Artificial Intelligence (AI) is having a tremendous impact across most areas of science. Applications of AI in healthcare have the potential to improve our ability to detect, diagnose, prognose, and intervene on human disease. For AI models to be used clinically, they need to be made safe, reproducible and robust, and the underlying software framework must be aware of the particularities (e.g. geometry, physiology, physics) of medical data being processed. This work introduces MONAI, a freely available, community-supported, and consortium-led PyTorch-based framework for deep learning in healthcare. MONAI extends PyTorch to support medical data, with a particular focus on imaging, and provide purpose-specific AI model architectures, transformations and utilities that streamline the development and deployment of medical AI models. MONAI follows best practices for software-development, providing an easy-to-use, robust, well-documented, and well-tested software framework. MONAI preserves the simple, additive, and compositional approach of its underlying PyTorch libraries. MONAI is being used by and receiving contributions from research, clinical and industrial teams from around the world, who are pursuing applications spanning nearly every aspect of healthcare.
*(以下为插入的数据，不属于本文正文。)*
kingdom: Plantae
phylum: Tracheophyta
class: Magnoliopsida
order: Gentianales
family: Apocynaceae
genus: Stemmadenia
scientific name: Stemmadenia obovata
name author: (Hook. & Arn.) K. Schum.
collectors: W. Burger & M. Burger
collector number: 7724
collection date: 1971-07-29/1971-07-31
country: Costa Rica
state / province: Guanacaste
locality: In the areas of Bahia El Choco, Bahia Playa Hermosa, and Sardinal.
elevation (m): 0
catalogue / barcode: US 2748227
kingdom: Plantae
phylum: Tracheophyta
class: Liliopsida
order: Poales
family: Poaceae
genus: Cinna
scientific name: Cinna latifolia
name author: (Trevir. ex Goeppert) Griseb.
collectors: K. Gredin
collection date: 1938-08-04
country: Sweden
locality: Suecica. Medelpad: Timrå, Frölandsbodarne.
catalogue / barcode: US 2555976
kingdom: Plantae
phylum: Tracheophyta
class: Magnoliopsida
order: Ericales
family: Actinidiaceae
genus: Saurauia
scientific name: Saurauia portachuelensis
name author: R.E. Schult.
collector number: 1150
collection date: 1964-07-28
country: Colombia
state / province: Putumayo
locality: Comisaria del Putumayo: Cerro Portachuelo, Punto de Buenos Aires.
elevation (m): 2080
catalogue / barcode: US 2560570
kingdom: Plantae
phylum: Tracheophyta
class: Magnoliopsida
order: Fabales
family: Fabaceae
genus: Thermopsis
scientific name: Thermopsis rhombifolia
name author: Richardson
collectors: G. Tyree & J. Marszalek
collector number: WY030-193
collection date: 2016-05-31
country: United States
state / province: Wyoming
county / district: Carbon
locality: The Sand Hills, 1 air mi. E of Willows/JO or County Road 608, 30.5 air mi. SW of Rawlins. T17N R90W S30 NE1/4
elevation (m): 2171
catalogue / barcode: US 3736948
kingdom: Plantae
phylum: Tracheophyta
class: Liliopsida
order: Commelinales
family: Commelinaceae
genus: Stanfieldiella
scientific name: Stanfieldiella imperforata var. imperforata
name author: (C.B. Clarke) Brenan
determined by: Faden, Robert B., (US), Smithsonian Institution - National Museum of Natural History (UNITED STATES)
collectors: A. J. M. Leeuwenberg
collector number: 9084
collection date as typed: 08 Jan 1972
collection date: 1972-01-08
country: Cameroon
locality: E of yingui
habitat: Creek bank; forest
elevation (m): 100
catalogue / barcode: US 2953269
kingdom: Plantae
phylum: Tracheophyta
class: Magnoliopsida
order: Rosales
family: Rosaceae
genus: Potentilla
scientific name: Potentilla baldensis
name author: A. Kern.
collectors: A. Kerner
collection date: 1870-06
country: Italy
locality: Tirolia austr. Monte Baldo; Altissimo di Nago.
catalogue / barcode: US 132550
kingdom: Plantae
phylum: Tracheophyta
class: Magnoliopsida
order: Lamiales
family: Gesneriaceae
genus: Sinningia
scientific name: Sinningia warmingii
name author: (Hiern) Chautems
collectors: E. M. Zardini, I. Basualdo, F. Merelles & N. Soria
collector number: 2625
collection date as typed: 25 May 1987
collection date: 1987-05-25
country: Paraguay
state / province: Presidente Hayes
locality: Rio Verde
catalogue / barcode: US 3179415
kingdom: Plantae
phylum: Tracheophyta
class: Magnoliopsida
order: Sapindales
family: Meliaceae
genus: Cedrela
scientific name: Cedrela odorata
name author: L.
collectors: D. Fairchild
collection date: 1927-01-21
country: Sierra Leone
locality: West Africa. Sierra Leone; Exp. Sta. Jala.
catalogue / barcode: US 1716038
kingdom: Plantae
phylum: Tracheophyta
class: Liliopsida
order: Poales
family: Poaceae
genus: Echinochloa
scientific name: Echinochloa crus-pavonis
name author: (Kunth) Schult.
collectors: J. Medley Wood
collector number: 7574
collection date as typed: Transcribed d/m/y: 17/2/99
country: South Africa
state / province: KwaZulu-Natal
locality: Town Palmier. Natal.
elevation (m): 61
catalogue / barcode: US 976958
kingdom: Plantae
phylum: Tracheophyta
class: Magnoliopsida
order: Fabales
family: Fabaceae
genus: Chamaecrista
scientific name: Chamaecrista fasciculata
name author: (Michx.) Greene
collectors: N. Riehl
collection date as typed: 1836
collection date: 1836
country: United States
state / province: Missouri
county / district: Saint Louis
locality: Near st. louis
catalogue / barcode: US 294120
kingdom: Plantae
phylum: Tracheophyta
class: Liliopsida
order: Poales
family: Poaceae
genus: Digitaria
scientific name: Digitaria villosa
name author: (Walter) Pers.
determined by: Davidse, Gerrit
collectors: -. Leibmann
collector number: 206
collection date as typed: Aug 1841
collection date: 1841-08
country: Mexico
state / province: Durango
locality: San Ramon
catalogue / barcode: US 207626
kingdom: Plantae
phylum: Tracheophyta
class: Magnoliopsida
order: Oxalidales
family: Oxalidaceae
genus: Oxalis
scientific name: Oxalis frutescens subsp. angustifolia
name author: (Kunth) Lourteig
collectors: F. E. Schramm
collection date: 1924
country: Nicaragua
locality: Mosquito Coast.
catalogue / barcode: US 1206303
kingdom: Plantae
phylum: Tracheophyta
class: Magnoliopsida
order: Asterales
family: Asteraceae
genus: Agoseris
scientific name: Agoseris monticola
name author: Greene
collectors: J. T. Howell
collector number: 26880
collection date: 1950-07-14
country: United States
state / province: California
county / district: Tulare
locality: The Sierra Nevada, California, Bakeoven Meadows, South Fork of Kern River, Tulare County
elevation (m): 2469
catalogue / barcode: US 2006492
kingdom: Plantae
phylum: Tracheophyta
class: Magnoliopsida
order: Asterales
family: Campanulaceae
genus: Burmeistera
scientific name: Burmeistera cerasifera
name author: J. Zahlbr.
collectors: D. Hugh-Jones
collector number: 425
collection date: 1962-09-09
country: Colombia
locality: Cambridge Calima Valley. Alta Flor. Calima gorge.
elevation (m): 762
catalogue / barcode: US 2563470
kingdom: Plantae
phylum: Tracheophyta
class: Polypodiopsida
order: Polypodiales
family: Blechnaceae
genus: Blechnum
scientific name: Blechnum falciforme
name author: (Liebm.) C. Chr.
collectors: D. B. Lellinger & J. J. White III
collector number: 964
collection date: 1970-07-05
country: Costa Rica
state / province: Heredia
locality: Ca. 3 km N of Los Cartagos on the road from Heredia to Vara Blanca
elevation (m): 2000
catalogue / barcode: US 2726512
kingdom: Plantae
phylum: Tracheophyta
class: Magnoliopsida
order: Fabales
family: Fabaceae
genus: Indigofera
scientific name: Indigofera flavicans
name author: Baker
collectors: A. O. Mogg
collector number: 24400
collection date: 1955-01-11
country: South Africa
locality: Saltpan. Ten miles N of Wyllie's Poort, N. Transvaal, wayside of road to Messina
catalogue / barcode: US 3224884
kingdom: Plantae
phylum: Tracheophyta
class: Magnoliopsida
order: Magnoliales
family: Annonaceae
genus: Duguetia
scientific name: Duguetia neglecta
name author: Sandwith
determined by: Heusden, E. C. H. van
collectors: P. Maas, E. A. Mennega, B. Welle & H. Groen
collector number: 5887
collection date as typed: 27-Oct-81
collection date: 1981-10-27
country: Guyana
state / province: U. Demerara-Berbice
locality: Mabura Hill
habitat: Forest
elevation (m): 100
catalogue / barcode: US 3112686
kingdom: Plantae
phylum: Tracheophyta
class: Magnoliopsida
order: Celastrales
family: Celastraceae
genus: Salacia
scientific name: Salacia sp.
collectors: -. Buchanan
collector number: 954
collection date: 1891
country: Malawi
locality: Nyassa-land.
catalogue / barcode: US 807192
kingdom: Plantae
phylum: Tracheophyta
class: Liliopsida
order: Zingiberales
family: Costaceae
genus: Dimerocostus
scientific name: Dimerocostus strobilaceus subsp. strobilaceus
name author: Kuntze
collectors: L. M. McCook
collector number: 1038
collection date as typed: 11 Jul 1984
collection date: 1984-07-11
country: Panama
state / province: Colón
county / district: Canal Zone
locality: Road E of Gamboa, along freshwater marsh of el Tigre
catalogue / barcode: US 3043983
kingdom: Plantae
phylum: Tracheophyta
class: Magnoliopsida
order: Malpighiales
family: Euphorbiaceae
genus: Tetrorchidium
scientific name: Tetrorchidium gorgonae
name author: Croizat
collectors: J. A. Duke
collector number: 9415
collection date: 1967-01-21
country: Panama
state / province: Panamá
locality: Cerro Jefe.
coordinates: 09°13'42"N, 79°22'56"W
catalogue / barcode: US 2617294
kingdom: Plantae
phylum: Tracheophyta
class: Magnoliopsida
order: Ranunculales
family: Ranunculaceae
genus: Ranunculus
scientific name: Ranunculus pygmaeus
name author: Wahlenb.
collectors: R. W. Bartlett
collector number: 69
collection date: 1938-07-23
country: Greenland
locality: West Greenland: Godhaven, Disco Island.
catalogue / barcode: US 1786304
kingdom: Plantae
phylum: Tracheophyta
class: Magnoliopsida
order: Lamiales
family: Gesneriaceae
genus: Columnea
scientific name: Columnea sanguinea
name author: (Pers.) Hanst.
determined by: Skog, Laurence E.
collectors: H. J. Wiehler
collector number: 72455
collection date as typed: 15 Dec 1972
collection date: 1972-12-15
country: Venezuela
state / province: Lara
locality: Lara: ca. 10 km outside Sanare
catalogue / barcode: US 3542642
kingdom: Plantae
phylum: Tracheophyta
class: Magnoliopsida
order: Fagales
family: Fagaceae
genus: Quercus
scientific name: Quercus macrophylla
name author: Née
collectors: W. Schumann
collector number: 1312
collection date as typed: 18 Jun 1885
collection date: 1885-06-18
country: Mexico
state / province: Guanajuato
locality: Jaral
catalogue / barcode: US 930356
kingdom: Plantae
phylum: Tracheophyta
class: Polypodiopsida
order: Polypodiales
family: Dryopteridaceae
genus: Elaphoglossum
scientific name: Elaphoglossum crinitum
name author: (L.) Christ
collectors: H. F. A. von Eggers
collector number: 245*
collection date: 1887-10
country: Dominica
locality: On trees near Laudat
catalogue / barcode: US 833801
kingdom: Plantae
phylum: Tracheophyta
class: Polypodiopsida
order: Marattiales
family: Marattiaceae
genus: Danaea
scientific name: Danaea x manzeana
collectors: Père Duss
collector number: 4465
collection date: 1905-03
在这项工作中，我们提出了一个新颖的观点，以解决贴片正确性评估的问题：正确的贴片实现了“答案”对越野车行为提出的问题的变化。具体而言，我们将贴片正确性评估变成一个问题回答问题。为了解决这个问题，我们的直觉是，自然语言处理可以提供必要的表示和模型来评估错误（问题）和补丁（答案）之间的语义相关性。具体而言，我们认为是输入错误报告以及生成的补丁的自然语言描述。我们的方法，Quatrain，首先考虑了最先进的消息生成模型，以生成与每个生成的补丁相关的相关输入。然后，我们利用神经网络体系结构来学习错误报告和提交消息之间的语义相关性。针对三个错误数据集生成的9135个补丁的大数据集（缺陷4J，Bugs.s.s.jar和Bears）的实验表明，Quatrain可以在预测补丁的正确性时达到0.886的AUC，并在过滤62％的62％错误的补丁时召回93％正确的补丁。我们的实验结果进一步证明了投入质量对预测性能的影响。我们进一步执行实验，以强调该模型确实了解了错误报告与预测的代码更改描述之间的关系。最后，我们与先前的工作进行比较，并讨论我们方法的好处。

监督的学习任务，例如GigaiPixel全幻灯片图像（WSIS）等癌症存活预测是计算病理学中的关键挑战，需要对肿瘤微环境的复杂特征进行建模。这些学习任务通常通过不明确捕获肿瘤内异质性的深层多企业学习（MIL）模型来解决。我们开发了一种新颖的差异池体系结构，使MIL模型能够将肿瘤内异质性纳入其预测中。说明了基于代表性补丁的两个可解释性工具，以探测这些模型捕获的生物学信号。一项针对癌症基因组图集的4,479吉普像素WSI的实证研究表明，在MIL框架上增加方差汇总可改善五种癌症类型的生存预测性能。

源代码的表示学习对于将机器学习应用于软件工程任务至关重要。已经显示，跨不同编程语言的学习代码表示比从单语言数据集中学习更有效，因为来自多语言数据集的更多培训数据可提高该模型从源代码中提取语言 - 不平衡信息的能力。但是，现有的多语言模型忽略了特定于语言的信息，这对于在多语言数据集中培训的下游任务至关重要，同时仅着眼于学习不同语言之间的共享参数。为了解决这个问题，我们提出了MetatPtrans，这是一种用于多语言代码表示学习的元学习方法。 MetAtPtrans根据输入源代码段的特定编程语言为特征提取器生成不同的参数，从而使模型能够同时学习语言 - 语言和特定于语言的信息。实验结果表明，MetAtPtrans可将最新方法的F1得分显着提高到2.40个百分点，以汇总代码摘要，这是一项语言不可或缺的任务；以及TOP-1（TOP-5）的预测准确性高达7.32（13.15）百分点，以完成代码完成，这是一项特定于语言的任务。

深层生成模型已成为检测数据中任意异常的有前途的工具，并分配了手动标记的必要性。最近，自回旋变压器在医学成像中取得了最先进的性能。但是，这些模型仍然具有一些内在的弱点，例如需要将图像建模为1D序列，在采样过程中误差的积累以及与变压器相关的显着推理时间。去核扩散概率模型是一类非自动回旋生成模型，最近显示出可以在计算机视觉中产生出色的样品（超过生成的对抗网络），并实现与变压器具有竞争力同时具有快速推理时间的对数可能性。扩散模型可以应用于自动编码器学到的潜在表示，使其易于扩展，并适用于高维数据（例如医学图像）的出色候选者。在这里，我们提出了一种基于扩散模型的方法，以检测和分段脑成像中的异常。通过在健康数据上训练模型，然后探索其在马尔可夫链上的扩散和反向步骤，我们可以识别潜在空间中的异常区域，因此可以确定像素空间中的异常情况。我们的扩散模型与一系列具有2D CT和MRI数据的实验相比，具有竞争性能，涉及合成和实际病理病变，推理时间大大减少，从而使它们的用法在临床上可行。